On Sunday, he explained his new proposal to stop large banks from dropping gun businesses during a Fox News interview.

“If Wall Street banks will not give a loan to someone, say in the firearm industry, that’s effectively changing the gun rights in America,” he told host Mark Levin. “They’re not getting any votes to do that. They’re not winning any elections to do that. But they’re bringing power to bear in a way that does affect public policy.”

On Monday, he told conservative radio host Dana Loesch he would sign the carry bill this session.

“There was not the appetite for them to do constitutional carry,” DeSantis said about his first term. “So, I worked with the current speaker. Last campaign, I said, ‘he’s committed; if we can get a big majority, this is gonna get done.’  So, it will get done.”

The White House’s swipe at DeSantis over guns is just the latest the Biden Administration has directed at one of the top contenders to take on the president in next year’s election. While DeSantis has not declared a run for president, he is consistently polling in first or second place among Republican primary voters in the early stages of the race. Attacks from the White House combined with the gun reforms may bolster DeSantis’s position among those voters.

Should he get in, DeSantis will have to overtake former President Donald Trump (R.) to win that race. The showdown appears to be inching closer with Trump repeatedly trashing DeSantis in rants on his personal social media site while The New York Times reports the Florida governor is planning a new tour featuring stops in key primary states, including Iowa, Nevada, and New Hampshire.

Passing his gun reforms could burnish DeSantis’s credentials against Trump, especially given that Florida had passed new gun restrictions shortly before DeSantis became governor–something he said at the time he would have vetoed. Both men signaled some support for so-called red flag laws in the wake of the Parkland before backing off those positions later. Trump told lawmakers in 2018 they should “take the guns first, go through due process second” when confronted with troubling behavior. Governor DeSantis told Fox13 in 2019, most mass shooters exhibit red flags, and “I think we need to identify that and do something about it.” Trump’s record also includes the unilateral implementation of the bump stock ban, which was recently ruled unconstitutional by the Firth Circuit Court of Appeals, and the appointment of two Supreme Court Justices who voted with the majority in 2022’s landmark New York State Rifle and Pistol Association v. Bruen recognizing the Second Amendment protects the right to carry a gun in public.

Successfully implementing the reforms could also help DeSantis fend off other potential Republican primary challengers who have already passed pro-gun bills during their tenure. Georgia Governor Brian Kemp passed permitless carry last year in the lead-up to his re-election. Texas Governor Greg Abbott passed permitless carry and a banking bill similar to DeSantis’s proposal last year, as well as a number of other pro-gun bills.

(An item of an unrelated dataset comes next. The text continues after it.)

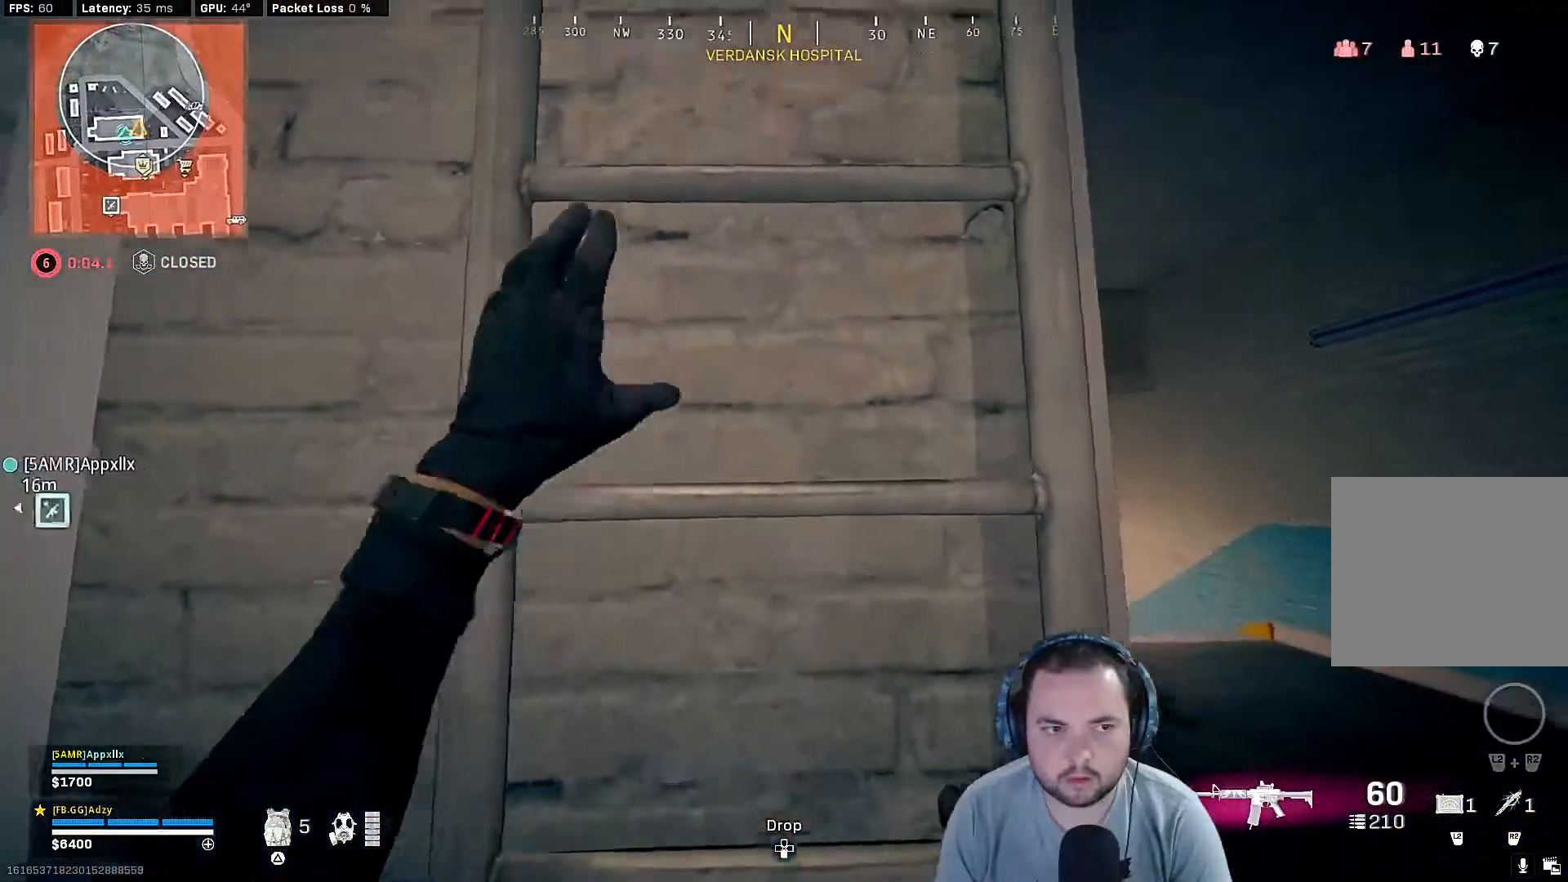
{"buttons": [], "left_stick": "up", "right_stick": "center", "events": [[367, "right_stick", "center"]]}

The gun bills would also provide an even starker contrast between DeSantis and Biden in any potential general election matchup. President Biden has shunned more moderate gun-control proposals, such as universal background checks, in favor of new gun bans during his first term. House Democrats passed a ban on “assault weapons,” including the popular AR-15 rifle, at his urging shortly before losing control in the midterm elections, and Biden singled out that ban as his gun policy demand during his 2023 state of the union address–despite its waning popularity among Americans. His administration has continued to push for those reforms in the immediate aftermath of high-profile shootings like the one in Pine Hills.

“The people of Florida, who have paid a steep price for state and congressional inaction on guns, from Parkland to Pulse Nightclub to Pine Hills, deserve better,” Jean-Pierre said.

DeSantis is expected to make a trip to Iowa in the first half of March, according to The Times.